This past Sunday, Harley-Davidson motorcyclists from all over the globe shut down Wisconsin Avenue for a parade.
Riders traveled from every single state in the country, as well as in groups of international visitors from Mexico, Canada, Indonesia, Europe, Asia, South America, and more.
Thousands of Harley-Davidson bikes, new and vintage, driven by a variety of riders, filled the parade and the entire city over Labor Day weekend.
As the birthplace of the American motorcycle, Milwaukee annually hosts a custom bike show at the Harley-Davidson Museum. But as 2018 marks the 115th anniversary of Harley-Davidson, a full weekend of festivities and camaraderie this year drew bikers and spectators from near and far.
Rob and Susan Kelly from Illinois highly anticipated this event and said it rose to meet every one of their expectations.
“We have been looking forward to this event for a while now,” Susan said. “When tons of people gather for one purpose and have a good time, it makes for an unforgettable memory.”
Milwaukee native Steve Beyer felt the same, having marked up his calendar with many events from the Harley-Davidson-filled weekend. Beyer said he has been fascinated with motorcycles since he was a young kid, and to see his passion shared by so many people celebrating in his hometown was an extremely special experience.
“Motorcycles and all types of vehicles have always sparked an interest with me,” Beyer said. “I’ve been growing up very passionate about them, so it’s very special to me to see all these people gathered here for the same reason I am.”
The festival included biking activities, racing, stunt shows, factory tours, a riding skills competition, street parties, live music, the parade and more. Besides a full itinerary of activities, motorcycle owner Claire Pages noted that restaurants and businesses all over Milwaukee offered deals and discounts to accommodate the large numbers of visitors this weekend.
“Milwaukee has been booming this weekend because of the festival. It’s the fact that there are so many things to do when it comes to this event and [that] it’s all tailored to extreme Harley lovers that brings people from all around to these parts,” Pages said.
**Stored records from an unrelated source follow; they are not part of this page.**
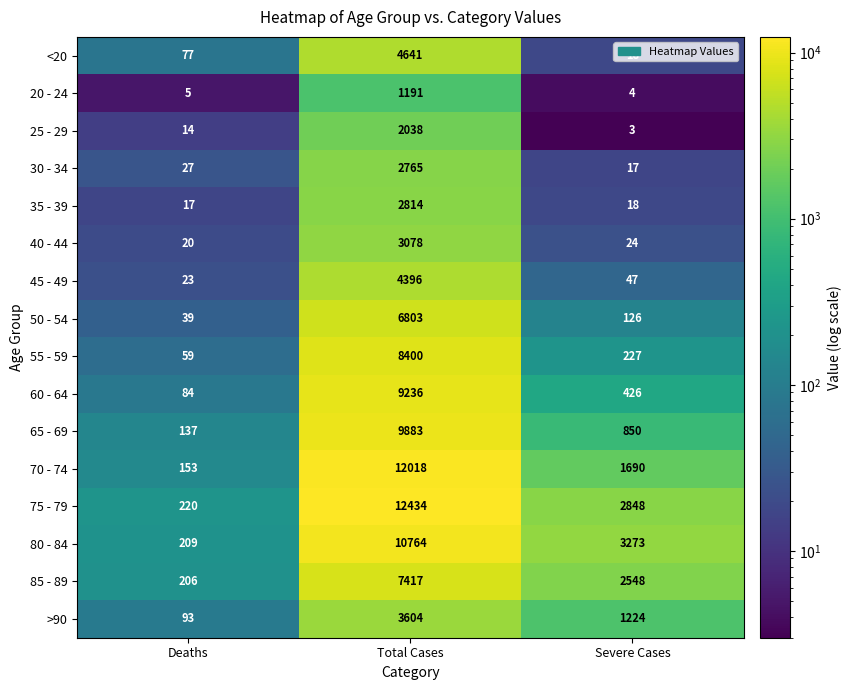

Which series has the largest total across all categories?

75 - 79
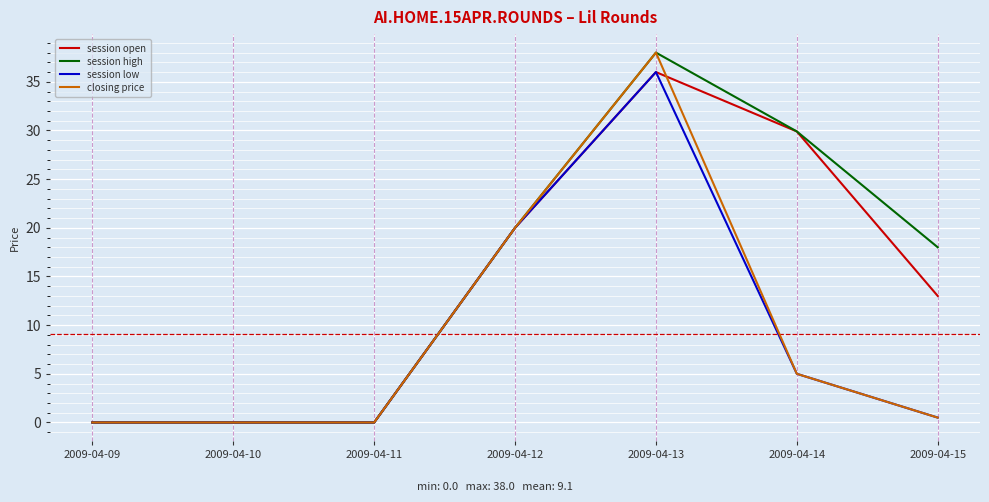

Which category has the highest value in the session high series?

2009-04-13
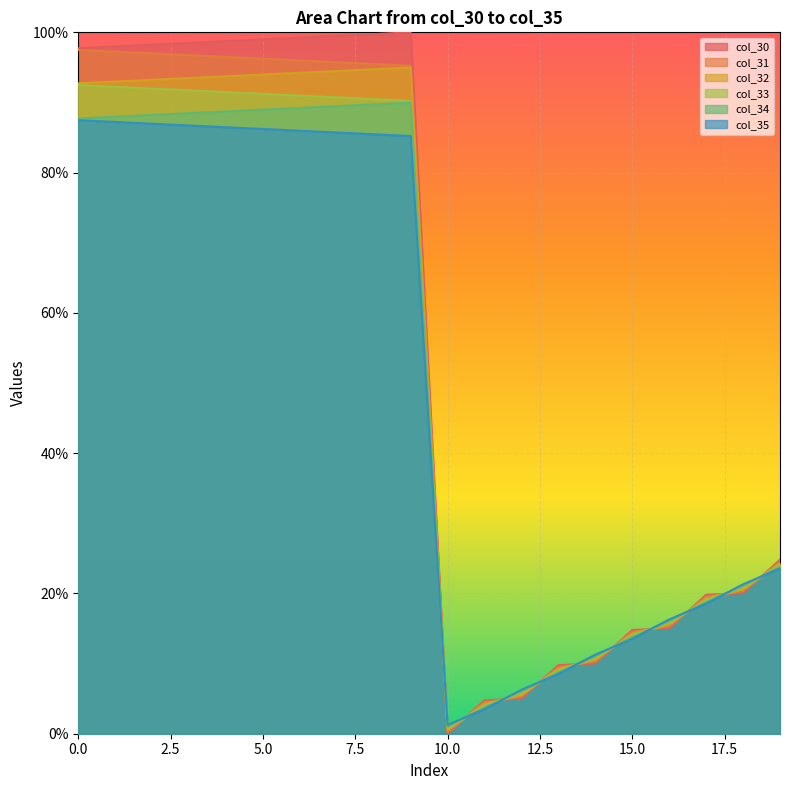

How many data points does each series have?

20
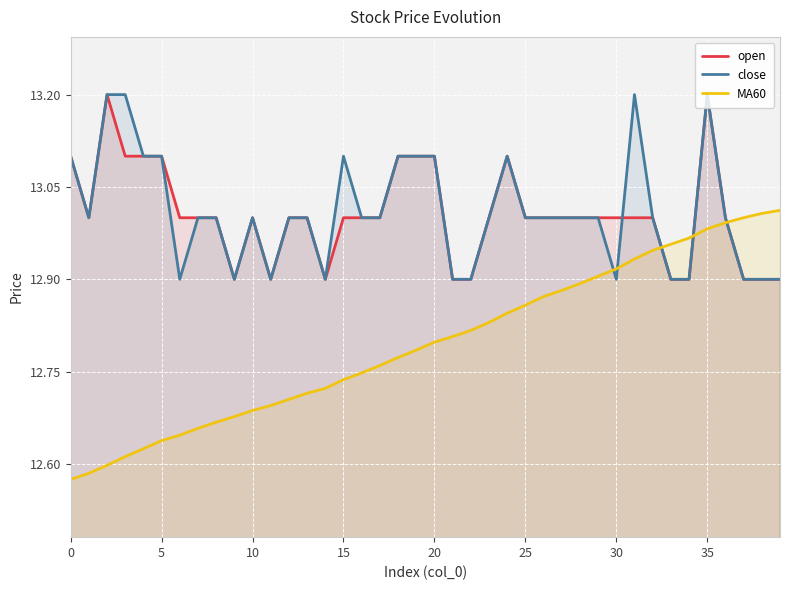

Between which two adjacent categories do close and open first intersect?

30 and 31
The festival appealed to more than just motorcycle riders. Students on campus could not help but take notice of the large numbers of bikers riding through the streets.
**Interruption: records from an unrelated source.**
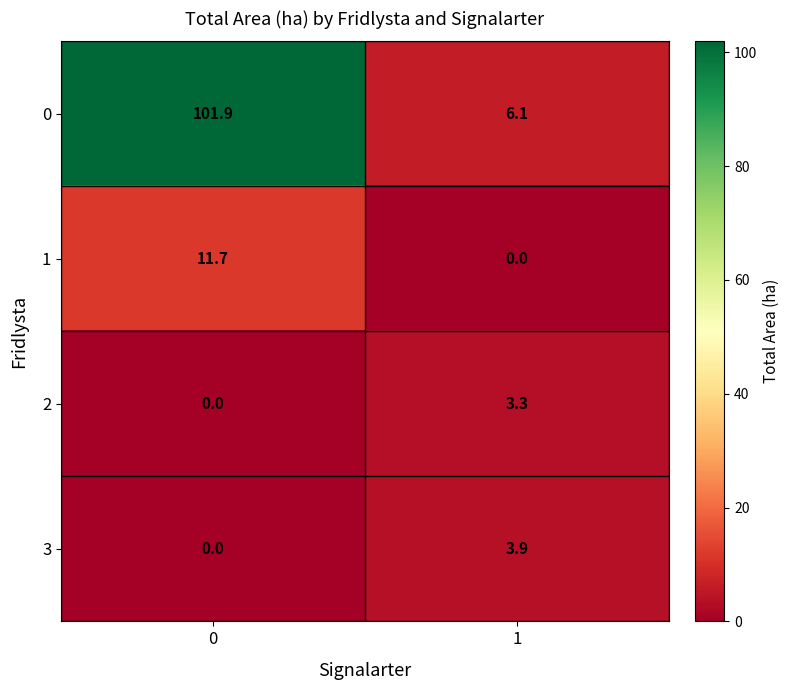

What is the total value across all series at 1?

13.3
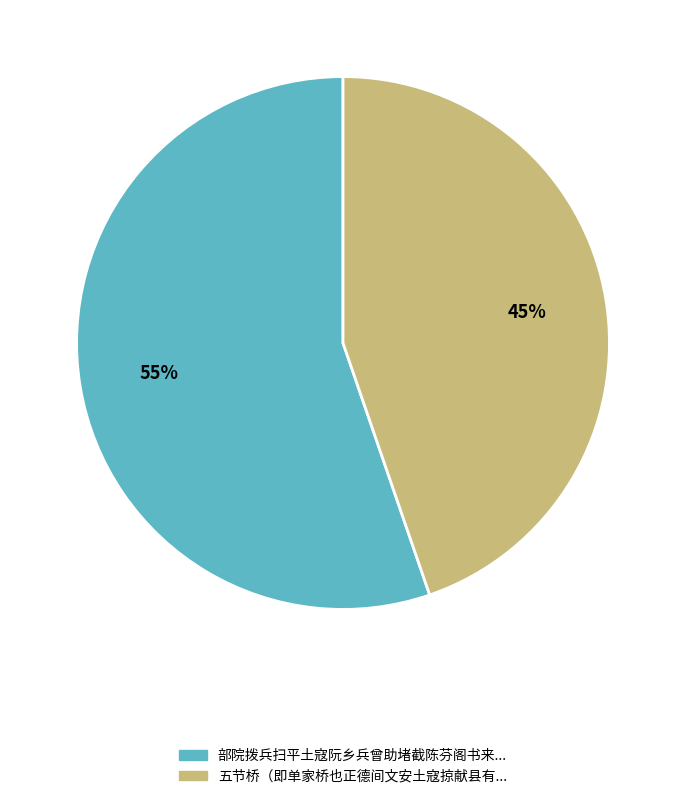

Is there any slice that represents more than half of the pie?

Yes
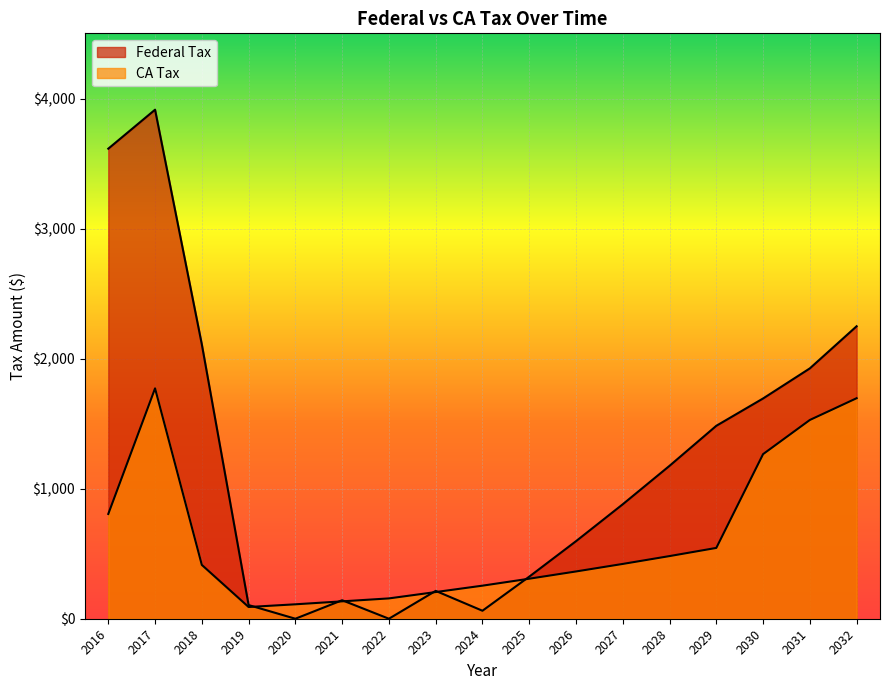

What is the difference between the highest and lowest values at 2023?

9.1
For Justin Palmer, a junior in the College of Communication, the Harley-Davidson festival was a sight to see. Palmer said he never saw a biker festival of this magnitude before, so to see so many bikers clogging up Wisconsin Avenue was a shock.
Despite not being a big Harley-Davidson fan himself, Palmer said this weekend’s camaraderie around Milwaukee made him really proud to go to school at Marquette.
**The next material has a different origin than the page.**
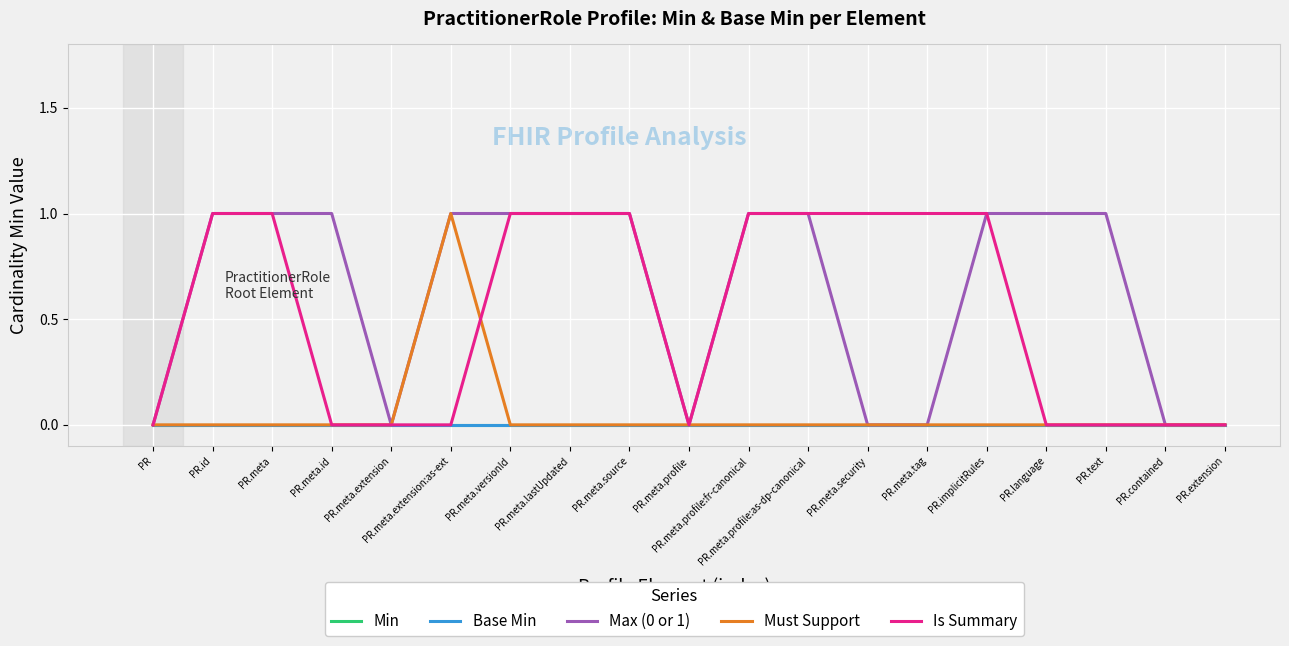

Does the chart display data point markers on the line(s)?

No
“At first I actually had no idea what was going on when I was walking on campus and I saw so many motorcycles riding around,” Palmer said. “I asked my friends and they explained about the festival, which was actually really cool to me. A bunch of people coming together for something they love is very cool.”
With initial concerns about a forecast full of rain and storms, the weather cooperated, allowing for a more comfortable weekend of events.